Start of DATASET RECORDS

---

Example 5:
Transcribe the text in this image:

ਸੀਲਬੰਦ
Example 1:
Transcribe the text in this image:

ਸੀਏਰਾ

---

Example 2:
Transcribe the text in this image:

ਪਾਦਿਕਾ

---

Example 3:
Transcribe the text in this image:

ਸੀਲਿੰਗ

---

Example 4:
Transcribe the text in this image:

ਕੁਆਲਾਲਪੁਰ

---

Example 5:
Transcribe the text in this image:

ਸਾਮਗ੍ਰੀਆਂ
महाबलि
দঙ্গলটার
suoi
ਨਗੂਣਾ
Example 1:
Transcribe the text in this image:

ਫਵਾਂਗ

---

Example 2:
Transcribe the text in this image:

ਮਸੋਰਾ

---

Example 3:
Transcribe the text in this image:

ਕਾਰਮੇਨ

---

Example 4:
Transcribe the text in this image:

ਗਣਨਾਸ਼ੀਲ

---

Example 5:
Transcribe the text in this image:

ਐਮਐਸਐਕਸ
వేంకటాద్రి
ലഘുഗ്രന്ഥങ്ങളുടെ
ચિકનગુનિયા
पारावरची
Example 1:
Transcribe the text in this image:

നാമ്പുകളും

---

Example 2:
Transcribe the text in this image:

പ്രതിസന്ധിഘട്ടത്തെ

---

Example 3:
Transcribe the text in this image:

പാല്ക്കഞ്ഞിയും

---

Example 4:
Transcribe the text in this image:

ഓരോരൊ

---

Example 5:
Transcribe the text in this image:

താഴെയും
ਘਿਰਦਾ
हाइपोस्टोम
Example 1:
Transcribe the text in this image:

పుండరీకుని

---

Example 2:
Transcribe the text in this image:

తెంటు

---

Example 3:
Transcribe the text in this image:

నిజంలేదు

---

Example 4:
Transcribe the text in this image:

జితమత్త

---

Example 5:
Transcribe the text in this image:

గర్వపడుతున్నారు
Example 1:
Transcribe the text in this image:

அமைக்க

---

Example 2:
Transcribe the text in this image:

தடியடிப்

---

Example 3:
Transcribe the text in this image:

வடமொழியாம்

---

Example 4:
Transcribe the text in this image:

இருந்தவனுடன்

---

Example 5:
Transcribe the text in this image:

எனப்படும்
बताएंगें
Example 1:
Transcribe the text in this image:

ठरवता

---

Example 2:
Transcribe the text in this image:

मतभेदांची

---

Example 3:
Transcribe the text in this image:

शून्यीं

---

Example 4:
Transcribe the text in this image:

End of DATASET RECORDS

EXERCISE BRIEF:
What you output should match every line above exactly.

ANSWER SPACE:
---

Example 5:
Transcribe the text in this image:

ਸੀਲਬੰਦ
Example 1:
Transcribe the text in this image:

ਸੀਏਰਾ

---

Example 2:
Transcribe the text in this image:

ਪਾਦਿਕਾ

---

Example 3:
Transcribe the text in this image:

ਸੀਲਿੰਗ

---

Example 4:
Transcribe the text in this image:

ਕੁਆਲਾਲਪੁਰ

---

Example 5:
Transcribe the text in this image:

ਸਾਮਗ੍ਰੀਆਂ
महाबलि
দঙ্গলটার
suoi
ਨਗੂਣਾ
Example 1:
Transcribe the text in this image:

ਫਵਾਂਗ

---

Example 2:
Transcribe the text in this image:

ਮਸੋਰਾ

---

Example 3:
Transcribe the text in this image:

ਕਾਰਮੇਨ

---

Example 4:
Transcribe the text in this image:

ਗਣਨਾਸ਼ੀਲ

---

Example 5:
Transcribe the text in this image:

ਐਮਐਸਐਕਸ
వేంకటాద్రి
ലഘുഗ്രന്ഥങ്ങളുടെ
ચિકનગુનિયા
पारावरची
Example 1:
Transcribe the text in this image:

നാമ്പുകളും

---

Example 2:
Transcribe the text in this image:

പ്രതിസന്ധിഘട്ടത്തെ

---

Example 3:
Transcribe the text in this image:

പാല്ക്കഞ്ഞിയും

---

Example 4:
Transcribe the text in this image:

ഓരോരൊ

---

Example 5:
Transcribe the text in this image:

താഴെയും
ਘਿਰਦਾ
हाइपोस्टोम
Example 1:
Transcribe the text in this image:

పుండరీకుని

---

Example 2:
Transcribe the text in this image:

తెంటు

---

Example 3:
Transcribe the text in this image:

నిజంలేదు

---

Example 4:
Transcribe the text in this image:

జితమత్త

---

Example 5:
Transcribe the text in this image:

గర్వపడుతున్నారు
Example 1:
Transcribe the text in this image:

அமைக்க

---

Example 2:
Transcribe the text in this image:

தடியடிப்

---

Example 3:
Transcribe the text in this image:

வடமொழியாம்

---

Example 4:
Transcribe the text in this image:

இருந்தவனுடன்

---

Example 5:
Transcribe the text in this image:

எனப்படும்
बताएंगें
Example 1:
Transcribe the text in this image:

ठरवता

---

Example 2:
Transcribe the text in this image:

मतभेदांची

---

Example 3:
Transcribe the text in this image:

शून्यीं

---

Example 4:
Transcribe the text in this image:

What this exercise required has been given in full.